Plus, one of the easier experiments is to swap in Google's DNS servers. Then
the AppleTV is snappy for a few days. After awhile, slow-loading thumbs again.
Swap back in the 2wire DNS, and snappy again.

I'm not sure the transfer speed to my Linode VPS really proves much either. It
could be that video traffic like iTunes and Netflex are the big QoS targets,
especially since they directly compete with the other half of the UVerse
services.

------
drdaeman
First thought — good idea, and it should apply to all ISPs (not only 4G
wireless), at least voluntarily as a good tone.

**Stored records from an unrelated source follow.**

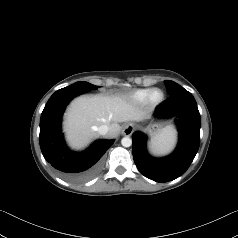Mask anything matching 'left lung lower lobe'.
Here are the masks:
<instances>
[{"label": "left lung lower lobe", "instance_id": "left-lung-lower-lobe-1", "mask_svg": "<svg viewBox=\"0 0 238 238\" xmlns=\"http://www.w3.org/2000/svg\"><path fill=\"white\" fill-rule=\"evenodd\" d=\"M157 118L175 117L179 142L175 151L164 158L152 157L146 149L147 137L140 131L132 134L133 158L142 175L156 181H172L188 169L200 145V113L192 94L184 88L155 109Z\"/></svg>", "mask_w": 238, "mask_h": 238}]
</instances>
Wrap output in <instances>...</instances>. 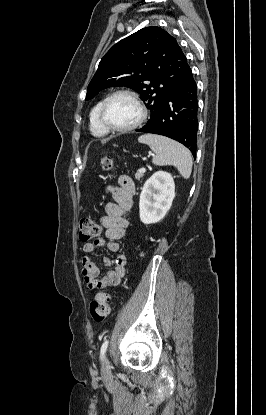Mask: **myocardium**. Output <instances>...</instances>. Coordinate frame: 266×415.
I'll list each match as a JSON object with an SVG mask.
<instances>
[{
	"instance_id": "myocardium-1",
	"label": "myocardium",
	"mask_w": 266,
	"mask_h": 415,
	"mask_svg": "<svg viewBox=\"0 0 266 415\" xmlns=\"http://www.w3.org/2000/svg\"><path fill=\"white\" fill-rule=\"evenodd\" d=\"M121 95H125L130 97L138 106L139 111H140V115L139 118L131 125L127 126V127H114L112 125L109 124V122L106 119V110L108 107V104L110 103V101L117 97V96H121ZM147 118V109L144 105V103L142 102L141 98L139 97V95L129 89H120V90H116L114 92H112L111 94H109L103 101L102 105H101V109H100V113H99V120L100 123L102 124V126L108 131V132H115V133H125V132H130L132 130L137 129L139 126L142 125V123L146 120Z\"/></svg>"
}]
</instances>
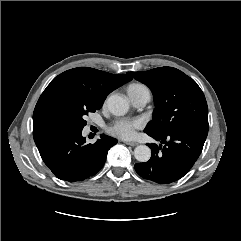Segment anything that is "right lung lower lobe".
<instances>
[{"label":"right lung lower lobe","instance_id":"right-lung-lower-lobe-1","mask_svg":"<svg viewBox=\"0 0 241 241\" xmlns=\"http://www.w3.org/2000/svg\"><path fill=\"white\" fill-rule=\"evenodd\" d=\"M44 163L57 178L76 182L95 175L104 165L108 150L117 140L101 135L94 144H86L82 129L55 128L33 132Z\"/></svg>","mask_w":241,"mask_h":241}]
</instances>
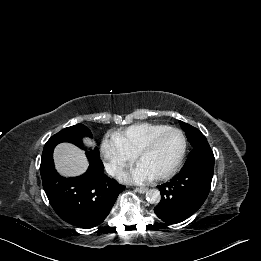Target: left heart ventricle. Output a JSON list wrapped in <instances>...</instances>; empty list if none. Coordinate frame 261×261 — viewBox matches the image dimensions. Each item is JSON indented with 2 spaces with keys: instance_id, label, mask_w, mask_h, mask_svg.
Returning <instances> with one entry per match:
<instances>
[{
  "instance_id": "1",
  "label": "left heart ventricle",
  "mask_w": 261,
  "mask_h": 261,
  "mask_svg": "<svg viewBox=\"0 0 261 261\" xmlns=\"http://www.w3.org/2000/svg\"><path fill=\"white\" fill-rule=\"evenodd\" d=\"M181 146V137L175 132H168L158 140L153 150L145 155L139 163L154 176L163 174L176 162Z\"/></svg>"
}]
</instances>
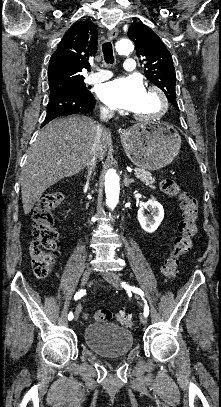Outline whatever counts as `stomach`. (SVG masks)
I'll use <instances>...</instances> for the list:
<instances>
[{
  "instance_id": "stomach-1",
  "label": "stomach",
  "mask_w": 221,
  "mask_h": 407,
  "mask_svg": "<svg viewBox=\"0 0 221 407\" xmlns=\"http://www.w3.org/2000/svg\"><path fill=\"white\" fill-rule=\"evenodd\" d=\"M121 141L126 155L141 169L159 170L178 155L181 137L168 123H138L124 131Z\"/></svg>"
}]
</instances>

Second thought — minimum rates to what? ISPs can guarrantee certain quality of
service only up to their uplinks, they cannot really help with anything out of
their network. And most customers do not directly care about this, they need
to transfer the data all over the globe (and complain on this).

------
maxxxxx
While they are at it they should also make them state the actual price of the
service instead of adding them on your bill. I am tired of having random
charges on my phone bill.

------
Shenglong
I really think it should be the user's responsibility to figure out the
details, as long as no effort is made to cheat on the provider's part. Market
efficiency will end up dictating the progress in the end anyway. Having laws
like this just makes the services more expensive overall, and does no good to
the majority of people.

How many people who don't at least have a basic understanding of 4G
transmission speeds will know what a megabit or megabyte is anyway? Even in an
university setting (which should represent a highly biased group of overall
educated people), the majority of students just know basic facts like "my song
is 6mb".

But hey! On the bright side, creating useless jobs will add to our GDP. Props
to modern economics.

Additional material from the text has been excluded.